Pagi itu di mansion, matahari baru menyusup malu-malu dari sela tirai kamar yang sedikit terbuka. Thea bangun terlebih dahulu, matanya langsung mencari sosok mungil yang selalu jadi pusat dunianya kini—Baby Cio. Bayi kecil itu masih tertidur pulas di tengah ranjang, dengan satu tangan mungilnya memegangi ujung selimut. Di sisi lain ranjang, seperti yang sudah mulai jadi kebiasaan baru, Aleron terbaring dengan satu tangan melindungi bahu Thea dan satu kaki menjulur santai ke arah Cio.

Thea menghela napas pelan sambil menyilangkan tangan di dada, menatap Al dengan tatapan antara geli dan gemas.

“Kebiasaan,” gumamnya lirih. “Mencari kesempatan dalam kesempitan.”

Sudah beberapa kali Al bergabung tidur di kamar itu, katanya hanya ingin lebih dekat dengan Cio—dan sedikit demi sedikit, Thea mulai tahu, juga ingin dekat dengannya. Walaupun Thea sudah sering protes, Al selalu punya alasan manis, “Kamu sama Cio itu obat paling manjur buat rasa capekku.” Dan entah kenapa, itu sulit dibantah.

Dengan pelan agar tak membangunkan dua "bayinya", Thea melangkah masuk ke kamar mandi. Air hangat membantu mengusir rasa kantuk dan menenangkan pikirannya. Setelah bersih dan berpakaian santai, ia kembali ke ranjang dan duduk di sisi Al.

“Al… bangun,” bisiknya sambil menepuk bahunya pelan.

Al membuka matanya perlahan dan langsung tersenyum begitu melihat Thea di atasnya.

“Good morning, cantik,” gumamnya serak.

Thea mendesah singkat. “Morning. Udah pagi buruan mandi sana, sekalian tolong mandikan Cio. Aku mau siapin barang-barang dan bantu bawah.”

Al pun menggeliat malas, tapi tetap bangkit dengan patuh. “Baik, nyonya,” jawabnya sambil mencubit kecil ujung hidung Thea sebelum bangkit dan berjalan pelan ke kamar mandi sambil menggendong Baby Cio yang mulai menggeliat kecil.

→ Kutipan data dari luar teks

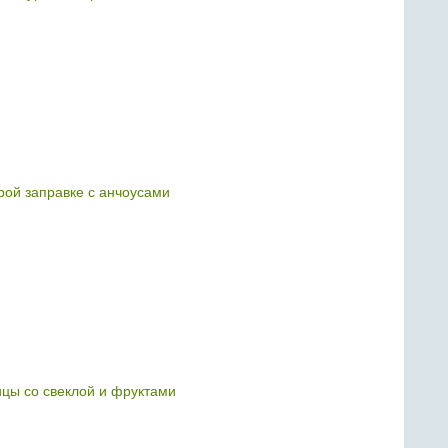
трой заправке с анчоусами
ицы со свеклой и фруктами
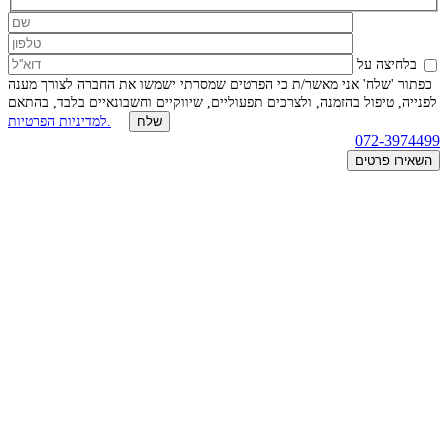
בלחיצה על
כפתור 'שלח' אני מאשר/ת כי הפרטים שמסרתי ישמשו את החברה לצורך מענה
לפנייה, טיפול בהזמנה, ולצרכים תפעוליים, שיווקיים וחשבונאיים בלבד, בהתאם
למדיניות הפרטיות.
072-3974499
השאירו פרטים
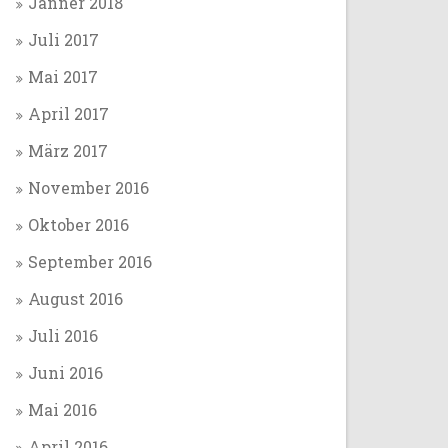
Jänner 2018
Juli 2017
Mai 2017
April 2017
März 2017
November 2016
Oktober 2016
September 2016
August 2016
Juli 2016
Juni 2016
Mai 2016
April 2016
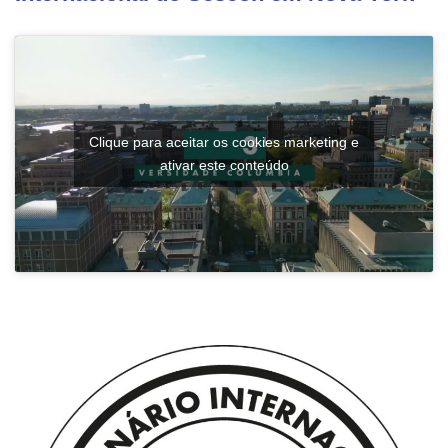
Clique para aceitar os cookies marketing e
ativar este conteúdo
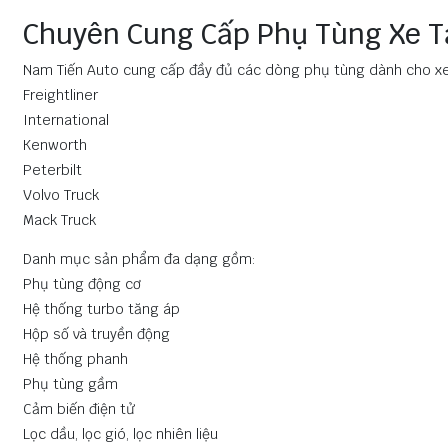
Chuyên Cung Cấp Phụ Tùng Xe T
Nam Tiến Auto cung cấp đầy đủ các dòng phụ tùng dành cho xe 
Freightliner
International
Kenworth
Peterbilt
Volvo Truck
Mack Truck
Danh mục sản phẩm đa dạng gồm:
Phụ tùng động cơ
Hệ thống turbo tăng áp
Hộp số và truyền động
Hệ thống phanh
Phụ tùng gầm
Cảm biến điện tử
Lọc dầu, lọc gió, lọc nhiên liệu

Sementara itu, Thea sibuk menyiapkan perlengkapan: tas bayi berisi popok, tisu basah, baju ganti, nursing cover, dan tentu saja ASIP cadangan. Setelah selesai, ia turun ke dapur, membantu para maid menyiapkan sarapan ringan untuk dirinya dan Al: roti panggang, telur orak-arik, buah potong, dan dua gelas jus jeruk segar.

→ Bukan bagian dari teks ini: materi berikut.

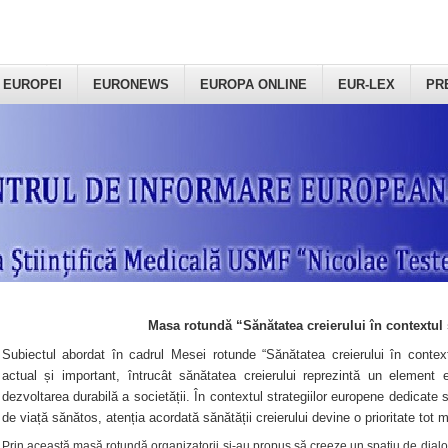
 EUROPEI
EURONEWS
EUROPA ONLINE
EUR-LEX
PR
Masa rotundă “Sănătatea creierului în contextul 
Subiectul abordat în cadrul Mesei rotunde “Sănătatea creierului în context
actual și important, întrucât sănătatea creierului reprezintă un element e
dezvoltarea durabilă a societății. În contextul strategiilor europene dedicate s
de viață sănătos, atenția acordată sănătății creierului devine o prioritate tot 
Prin această masă rotundă organizatorii şi-au propus să creeze un spațiu de dialog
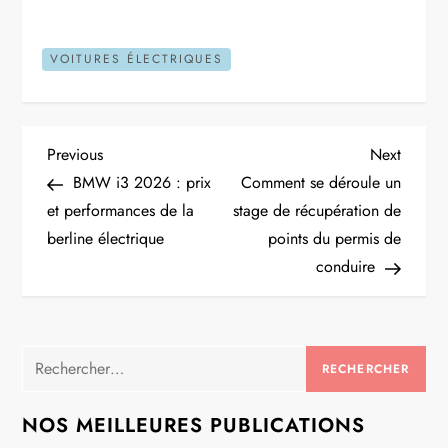
VOITURES ÉLECTRIQUES
N
Previous
Next
Previous
Next
Post
Post
BMW i3 2026 : prix
Comment se déroule un
a
et performances de la
stage de récupération de
berline électrique
points du permis de
v
conduire
i
g
Rechercher :
a
NOS MEILLEURES PUBLICATIONS
t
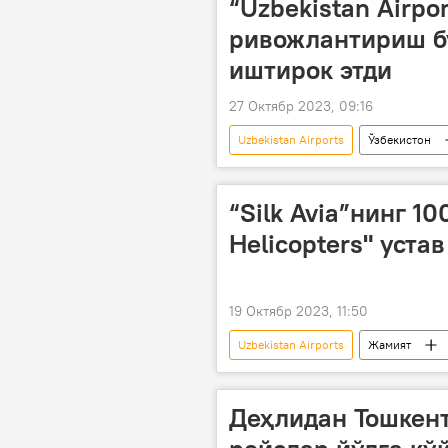
“Uzbekistan Airp
ривожлантириш б
иштирок этди
27 Октябр 2023, 09:16
Uzbekistan Airports
Ўзбекистон
“Silk Avia”нинг 1
Helicopters" уста
19 Октябр 2023, 11:50
Uzbekistan Airports
Жамият
янги қарор
Деҳлидан Тошкент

Tak lama, Al muncul sambil menggendong Cio yang kini sudah segar dan wangi. Thea mengambil Cio dari pelukannya dan menciumnya penuh sayang.

“Kamu ganteng banget pagi ini,” bisiknya pada Cio.

Al berdiri di samping mereka, menatap keduanya dengan pandangan hangat. “Dan kamu nggak kalah cantik,” katanya, lebih pada Thea, tapi seakan tak berani terlalu dalam menatap matanya lama-lama.

Mereka duduk di ruang makan dan menikmati sarapan dengan tenang. Momen-momen kecil seperti ini, kehangatan di antara rutinitas, justru terasa paling berarti. Setelah semuanya siap, mereka pun berangkat menuju restoran dekat pantai untuk reuni kecil mereka bersama sahabat-sahabat lama.

Setelah semuanya siap, mobil cabriolet hitam mereka sudah menunggu di carport. Al memeriksa ulang semua barang yang dibawa ke bagasi, sementara Thea menggendong Cio yang mulai sibuk mengunyah ujung selimutnya. Dengan pakaian santai dan elegan—Thea mengenakan dress santai berwarna putih, baby cio dengan one set putihnya, dan Al dengan kemeja putih lengan digulung—mereka benar-benar little family goals yang siap menempuh perjalanan ke restoran pinggir pantai tempat reuni akan digelar.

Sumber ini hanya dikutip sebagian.